Flower Power may indeed have began inside the walls of the Metropolitan Museum, in rooms where artists spent time observing the work of past painters and confronting them with their own. The Flower Power extends from Henri Fantin-Latour to Charles Baudelaire, who in his dark masterpiece, Les Fleurs du Mal, indeed placed flowers in the kingdom of evil [2].

 

Up until our present day, from Claude Monet to Jackson Pollock, Roy Lichtenstein, Andy Warhol, Walter De Maria, Richard Serra, from Vincent van Gogh to Anya Gallaccio, Flowers have often marked the commemoration of something. Flowers first commemorate the moment in which, cut from the stem, they are nurtured just a little longer by the water of a vase, by the light of a room, by the brief glance of someone who, from that moment on, admires them only as a painting.

 

Among all the Painters, Andy Warhol indeed seems to be the artist who, above anyone else, aims to reveal the inevitability of the Death of Flowers.
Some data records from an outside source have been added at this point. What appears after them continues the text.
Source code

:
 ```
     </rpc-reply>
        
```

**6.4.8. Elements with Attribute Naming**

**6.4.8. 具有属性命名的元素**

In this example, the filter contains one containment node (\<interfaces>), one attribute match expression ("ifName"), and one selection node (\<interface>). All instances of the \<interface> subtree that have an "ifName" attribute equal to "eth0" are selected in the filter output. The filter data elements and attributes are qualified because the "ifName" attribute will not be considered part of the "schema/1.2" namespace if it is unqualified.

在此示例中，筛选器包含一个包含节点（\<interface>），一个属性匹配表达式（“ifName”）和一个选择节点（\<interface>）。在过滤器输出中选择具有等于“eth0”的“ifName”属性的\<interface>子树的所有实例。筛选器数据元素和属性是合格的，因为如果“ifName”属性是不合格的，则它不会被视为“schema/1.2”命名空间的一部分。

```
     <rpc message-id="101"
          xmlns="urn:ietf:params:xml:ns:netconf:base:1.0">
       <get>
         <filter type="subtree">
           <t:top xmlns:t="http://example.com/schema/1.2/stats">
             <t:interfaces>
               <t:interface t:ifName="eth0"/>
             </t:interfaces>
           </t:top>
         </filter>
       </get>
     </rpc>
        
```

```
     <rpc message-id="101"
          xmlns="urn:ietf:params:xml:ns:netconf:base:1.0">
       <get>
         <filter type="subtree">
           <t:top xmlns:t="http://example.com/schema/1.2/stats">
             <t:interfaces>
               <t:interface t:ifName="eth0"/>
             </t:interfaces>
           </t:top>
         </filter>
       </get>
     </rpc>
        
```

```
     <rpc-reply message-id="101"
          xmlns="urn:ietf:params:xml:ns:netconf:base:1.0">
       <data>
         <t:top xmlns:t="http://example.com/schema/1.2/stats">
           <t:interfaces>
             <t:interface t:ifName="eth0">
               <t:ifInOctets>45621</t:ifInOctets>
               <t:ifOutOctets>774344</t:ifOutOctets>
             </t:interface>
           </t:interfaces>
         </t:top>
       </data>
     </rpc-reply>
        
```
Of ideas, of ideologies, of faiths, until today, looking out on the edge of the precipice of nothing.

 

Taking note of the premonition of the Artists, we could say that Reality Imitates Art.

 

1960/2020

 

 

-Massimo Barzagli, Artist, Chair of Contemporary Painting at the Albertina Academy of Fine Arts, Turin, Italy

 

 

[1] "13 Most Wanted Men: Andy Warhol and the 1964 World's Fair." Queens Museum website, November 2013, https://queensmuseum.org/2013/11/andy- warhols-13-most-wanted-men-and-the-1964-worlds-fair.

 

 

[2] Alberto Boatto writes of “regni malsani della perdizione” in the catalogue of the exhibition “Les Fleurs du Mal” at the Galleria L’Attico, Roma, 1994.